# Distribution of the sample mean

Here we will sample repeatedly from a population and investigate how the distribution of the sample mean depends on the sample size. The "population" we will sample from is the length of Swedish men measured when they were 18-20 years old. The data comes from Inskrivningsarkivregistret and were made public by Riksarkivet (Swedish National Archives). Although the data does not represent the complete population of Swedish men, we pretend it does for this exercise.  

In [None]:
## load the ggplot2 package for pretty plotting, and load data
require(ggplot2)
options(repr.plot.width=14, repr.plot.height=8)
## load data from Riksarkivet, height and weight of military conscripts
data <- readRDS("insark_h_w.rds")

Let's look at the population data.

In [None]:
dim(data)
mean(data$h)
ggplot(data=data,aes(x=h))+geom_histogram(binwidth=1)+xlab("height (cm)")+ylab("count")+theme_bw(base_size=18)
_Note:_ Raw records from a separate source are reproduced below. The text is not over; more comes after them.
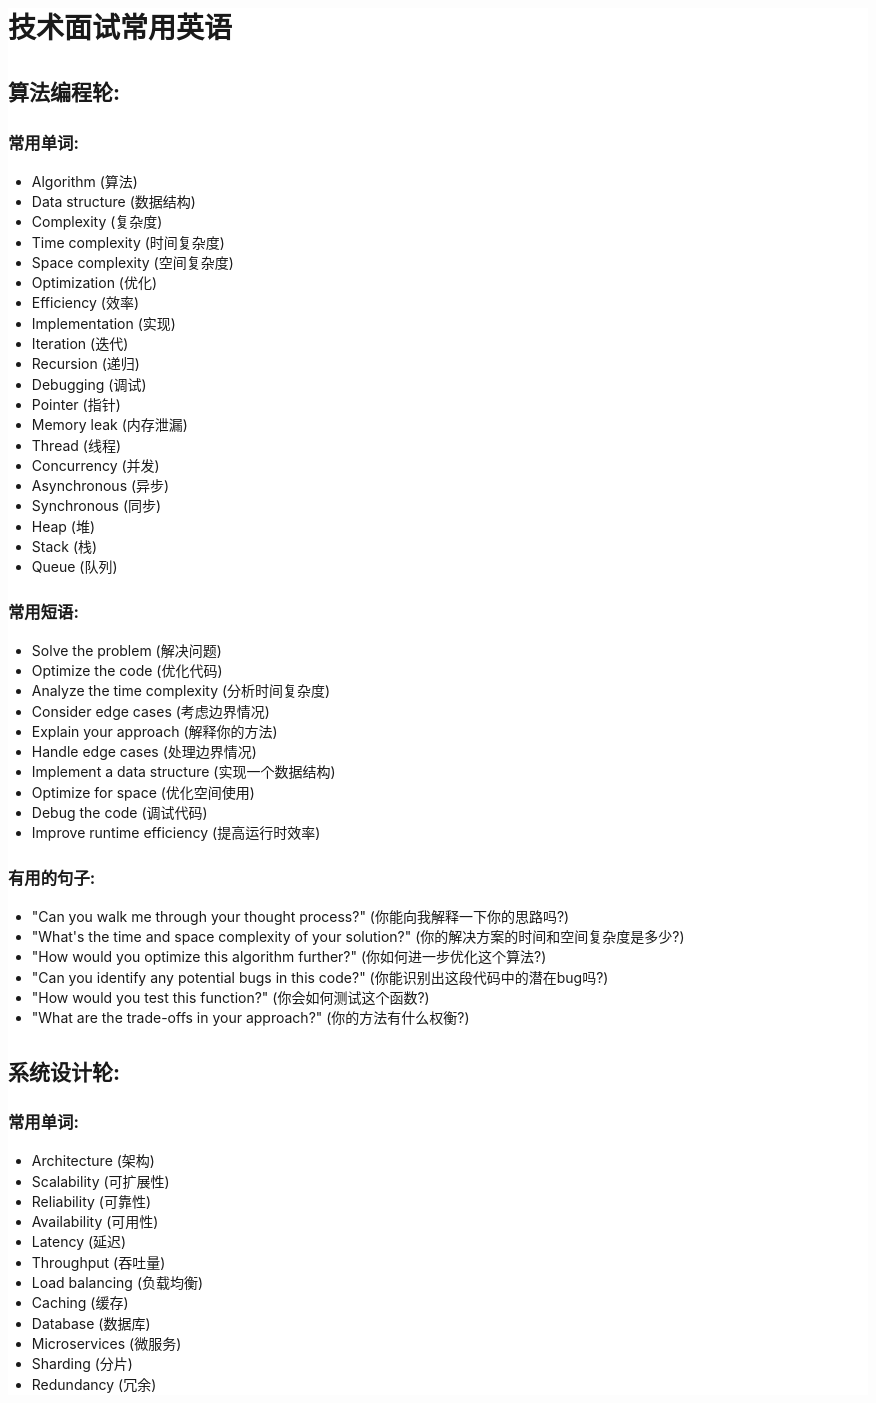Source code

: # 技术面试常用英语

## 算法编程轮:
### 常用单词:
* Algorithm (算法)
* Data structure (数据结构)
* Complexity (复杂度)
* Time complexity (时间复杂度)
* Space complexity (空间复杂度)
* Optimization (优化)
* Efficiency (效率)
* Implementation (实现)
* Iteration (迭代)
* Recursion (递归)
* Debugging (调试)
* Pointer (指针)
* Memory leak (内存泄漏)
* Thread (线程)
* Concurrency (并发)
* Asynchronous (异步)
* Synchronous (同步)
* Heap (堆)
* Stack (栈)
* Queue (队列)

### 常用短语:
* Solve the problem (解决问题)
* Optimize the code (优化代码)
* Analyze the time complexity (分析时间复杂度)
* Consider edge cases (考虑边界情况)
* Explain your approach (解释你的方法)
* Handle edge cases (处理边界情况)
* Implement a data structure (实现一个数据结构)
* Optimize for space (优化空间使用)
* Debug the code (调试代码)
* Improve runtime efficiency (提高运行时效率)

### 有用的句子:
* "Can you walk me through your thought process?" (你能向我解释一下你的思路吗?)
* "What's the time and space complexity of your solution?" (你的解决方案的时间和空间复杂度是多少?)
* "How would you optimize this algorithm further?" (你如何进一步优化这个算法?)
* "Can you identify any potential bugs in this code?" (你能识别出这段代码中的潜在bug吗?)
* "How would you test this function?" (你会如何测试这个函数?)
* "What are the trade-offs in your approach?" (你的方法有什么权衡?)

## 系统设计轮:
### 常用单词:
* Architecture (架构)
* Scalability (可扩展性)
* Reliability (可靠性)
* Availability (可用性)
* Latency (延迟)
* Throughput (吞吐量)
* Load balancing (负载均衡)
* Caching (缓存)
* Database (数据库)
* Microservices (微服务)
* Sharding (分片)
* Redundancy (冗余)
We see that the "population" mean is 178.7 cm. Let's try to estimate this from a sample from this population.

In [None]:
nsamp <- 10
samp <- sample(data$h,nsamp,replace=FALSE)
mean(samp)

Now we can repeat this sampling a number times and for different sample sizes. 

In [None]:
nsamp <- 10
niter <- 5000
smean10 <- vector(length=niter)
for (i in 1:niter){
    smean10[i] <- mean(sample(data$h,nsamp,replace=FALSE))
}
nsamp <- 100
smean100 <- vector(length=niter)
for (i in 1:niter){
    smean100[i] <- mean(sample(data$h,nsamp,replace=FALSE))
}
nsamp <- 1000
smean1000 <- vector(length=niter)
for (i in 1:niter){
    smean1000[i] <- mean(sample(data$h,nsamp,replace=FALSE))
}

Now we will plot these three different sets of sample means.

In [None]:
## make a data frame for plotting
df <- data.frame(x=smean10,N="N=10")
df <- rbind(df,data.frame(x=smean100,N="N=100"))
df <- rbind(df,data.frame(x=smean1000,N="N=1000"))

ggplot(data=df,aes(x=x)) + facet_wrap(.~as.factor(N),scales="free_x")+
geom_histogram(position='identity',alpha=0.4)+xlab("length (cm)")+theme_bw(base_size=18)

Note the different scales on the X-axis. With larger sample, the variability is reduced and the distributon becomes more normal.